Activity => A faithful copy is required: transcribe each line below exactly, minus the pictures.

Exercise data =>
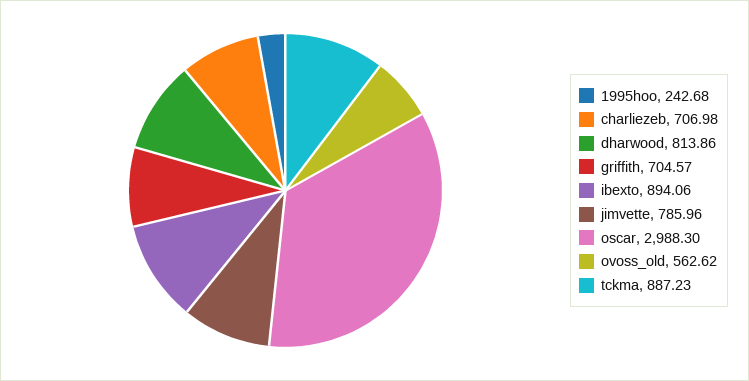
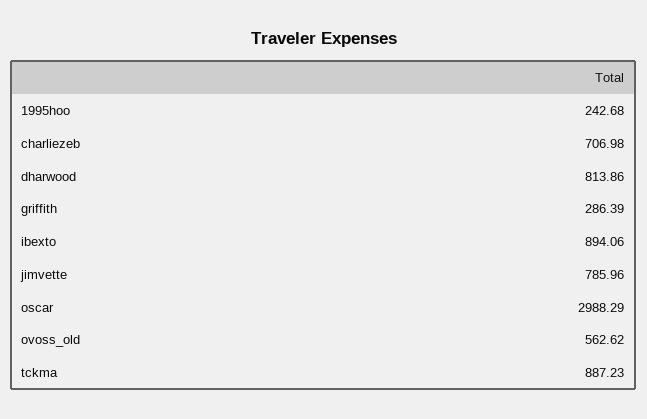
  {
    "1995hoo": 242.68,
    "charliezeb": 706.98,
    "dharwood": 813.86,
-   "griffith": 704.57,
+   "griffith": 286.39,
    "ibexto": 894.06,
    "jimvette": 785.96,
-   "oscar": 2988.3,
+   "oscar": 2988.29,
    "ovoss_old": 562.62,
    "tckma": 887.23
  }

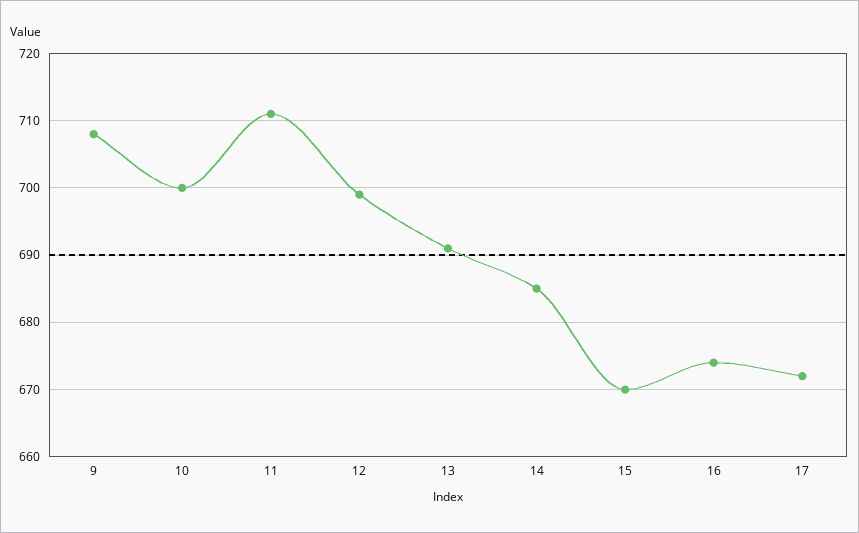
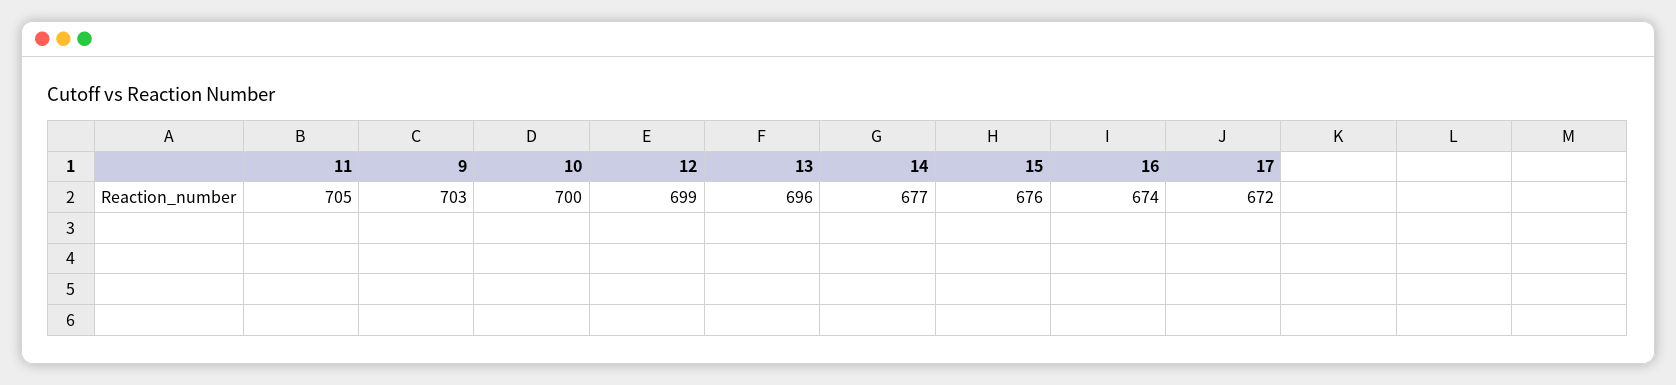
  {
-   "9": 708,
+   "9": 703,
    "10": 700,
-   "11": 711,
+   "11": 705,
    "12": 699,
-   "13": 691,
+   "13": 696,
-   "14": 685,
+   "14": 677,
-   "15": 670,
+   "15": 676,
    "16": 674,
    "17": 672
  }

Result below =>
  {
    "1995hoo": 242.68,
    "charliezeb": 706.98,
    "dharwood": 813.86,
-   "griffith": 704.57,
+   "griffith": 286.39,
    "ibexto": 894.06,
    "jimvette": 785.96,
-   "oscar": 2988.3,
+   "oscar": 2988.29,
    "ovoss_old": 562.62,
    "tckma": 887.23
  }

  {
-   "9": 708,
+   "9": 703,
    "10": 700,
-   "11": 711,
+   "11": 705,
    "12": 699,
-   "13": 691,
+   "13": 696,
-   "14": 685,
+   "14": 677,
-   "15": 670,
+   "15": 676,
    "16": 674,
    "17": 672
  }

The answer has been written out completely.